Exercise details => Your answer should consist of the listing, repeated exactly.

Extracted information =>
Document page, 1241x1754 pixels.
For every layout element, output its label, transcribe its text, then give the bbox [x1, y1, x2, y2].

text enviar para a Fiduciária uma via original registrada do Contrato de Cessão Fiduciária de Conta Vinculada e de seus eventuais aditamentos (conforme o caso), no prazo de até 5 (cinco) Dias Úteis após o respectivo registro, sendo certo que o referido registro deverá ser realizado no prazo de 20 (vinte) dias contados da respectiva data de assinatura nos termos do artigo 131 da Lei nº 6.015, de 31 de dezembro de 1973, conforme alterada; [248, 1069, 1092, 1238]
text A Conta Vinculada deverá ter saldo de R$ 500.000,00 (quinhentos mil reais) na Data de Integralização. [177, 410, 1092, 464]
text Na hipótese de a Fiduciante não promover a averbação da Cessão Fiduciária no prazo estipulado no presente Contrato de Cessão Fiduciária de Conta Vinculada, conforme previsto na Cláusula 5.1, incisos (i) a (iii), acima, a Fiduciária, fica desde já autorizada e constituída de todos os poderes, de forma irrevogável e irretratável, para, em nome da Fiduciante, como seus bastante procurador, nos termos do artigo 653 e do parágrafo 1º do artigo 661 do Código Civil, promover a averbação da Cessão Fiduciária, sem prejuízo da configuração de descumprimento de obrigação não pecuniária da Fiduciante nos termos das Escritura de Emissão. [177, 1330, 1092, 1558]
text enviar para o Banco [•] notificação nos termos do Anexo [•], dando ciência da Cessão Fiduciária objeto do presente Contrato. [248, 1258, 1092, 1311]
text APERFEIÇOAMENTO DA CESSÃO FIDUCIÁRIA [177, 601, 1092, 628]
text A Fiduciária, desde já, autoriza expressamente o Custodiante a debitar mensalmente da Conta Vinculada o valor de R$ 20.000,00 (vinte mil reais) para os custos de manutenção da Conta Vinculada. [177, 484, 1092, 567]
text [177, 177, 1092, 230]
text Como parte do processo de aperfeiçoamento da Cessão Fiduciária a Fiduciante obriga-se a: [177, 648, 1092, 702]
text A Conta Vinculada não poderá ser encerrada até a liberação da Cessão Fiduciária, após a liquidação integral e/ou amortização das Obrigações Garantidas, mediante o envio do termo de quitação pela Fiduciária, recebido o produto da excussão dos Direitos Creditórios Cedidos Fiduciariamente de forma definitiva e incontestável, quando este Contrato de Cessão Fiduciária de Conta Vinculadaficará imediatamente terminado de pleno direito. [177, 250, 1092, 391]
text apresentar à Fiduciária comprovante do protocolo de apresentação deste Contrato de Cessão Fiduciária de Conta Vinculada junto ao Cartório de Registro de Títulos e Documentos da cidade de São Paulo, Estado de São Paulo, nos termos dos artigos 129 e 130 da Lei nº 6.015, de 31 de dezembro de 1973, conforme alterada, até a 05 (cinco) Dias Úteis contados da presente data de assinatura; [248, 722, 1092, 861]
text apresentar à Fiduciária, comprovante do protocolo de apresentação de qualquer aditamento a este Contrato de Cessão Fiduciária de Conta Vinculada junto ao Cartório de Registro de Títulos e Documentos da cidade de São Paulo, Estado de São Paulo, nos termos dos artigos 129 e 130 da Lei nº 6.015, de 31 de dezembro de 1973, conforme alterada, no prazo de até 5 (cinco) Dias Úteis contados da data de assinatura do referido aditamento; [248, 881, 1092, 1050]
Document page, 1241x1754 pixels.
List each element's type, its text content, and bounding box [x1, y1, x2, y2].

Response to the task =>
Document page, 1241x1754 pixels.
For every layout element, output its label, transcribe its text, then give the bbox [x1, y1, x2, y2].

text enviar para a Fiduciária uma via original registrada do Contrato de Cessão Fiduciária de Conta Vinculada e de seus eventuais aditamentos (conforme o caso), no prazo de até 5 (cinco) Dias Úteis após o respectivo registro, sendo certo que o referido registro deverá ser realizado no prazo de 20 (vinte) dias contados da respectiva data de assinatura nos termos do artigo 131 da Lei nº 6.015, de 31 de dezembro de 1973, conforme alterada; [248, 1069, 1092, 1238]
text A Conta Vinculada deverá ter saldo de R$ 500.000,00 (quinhentos mil reais) na Data de Integralização. [177, 410, 1092, 464]
text Na hipótese de a Fiduciante não promover a averbação da Cessão Fiduciária no prazo estipulado no presente Contrato de Cessão Fiduciária de Conta Vinculada, conforme previsto na Cláusula 5.1, incisos (i) a (iii), acima, a Fiduciária, fica desde já autorizada e constituída de todos os poderes, de forma irrevogável e irretratável, para, em nome da Fiduciante, como seus bastante procurador, nos termos do artigo 653 e do parágrafo 1º do artigo 661 do Código Civil, promover a averbação da Cessão Fiduciária, sem prejuízo da configuração de descumprimento de obrigação não pecuniária da Fiduciante nos termos das Escritura de Emissão. [177, 1330, 1092, 1558]
text enviar para o Banco [•] notificação nos termos do Anexo [•], dando ciência da Cessão Fiduciária objeto do presente Contrato. [248, 1258, 1092, 1311]
text APERFEIÇOAMENTO DA CESSÃO FIDUCIÁRIA [177, 601, 1092, 628]
text A Fiduciária, desde já, autoriza expressamente o Custodiante a debitar mensalmente da Conta Vinculada o valor de R$ 20.000,00 (vinte mil reais) para os custos de manutenção da Conta Vinculada. [177, 484, 1092, 567]
text [177, 177, 1092, 230]
text Como parte do processo de aperfeiçoamento da Cessão Fiduciária a Fiduciante obriga-se a: [177, 648, 1092, 702]
text A Conta Vinculada não poderá ser encerrada até a liberação da Cessão Fiduciária, após a liquidação integral e/ou amortização das Obrigações Garantidas, mediante o envio do termo de quitação pela Fiduciária, recebido o produto da excussão dos Direitos Creditórios Cedidos Fiduciariamente de forma definitiva e incontestável, quando este Contrato de Cessão Fiduciária de Conta Vinculadaficará imediatamente terminado de pleno direito. [177, 250, 1092, 391]
text apresentar à Fiduciária comprovante do protocolo de apresentação deste Contrato de Cessão Fiduciária de Conta Vinculada junto ao Cartório de Registro de Títulos e Documentos da cidade de São Paulo, Estado de São Paulo, nos termos dos artigos 129 e 130 da Lei nº 6.015, de 31 de dezembro de 1973, conforme alterada, até a 05 (cinco) Dias Úteis contados da presente data de assinatura; [248, 722, 1092, 861]
text apresentar à Fiduciária, comprovante do protocolo de apresentação de qualquer aditamento a este Contrato de Cessão Fiduciária de Conta Vinculada junto ao Cartório de Registro de Títulos e Documentos da cidade de São Paulo, Estado de São Paulo, nos termos dos artigos 129 e 130 da Lei nº 6.015, de 31 de dezembro de 1973, conforme alterada, no prazo de até 5 (cinco) Dias Úteis contados da data de assinatura do referido aditamento; [248, 881, 1092, 1050]
Document page, 1241x1754 pixels.
List each element's type, its text content, and bounding box [x1, y1, x2, y2].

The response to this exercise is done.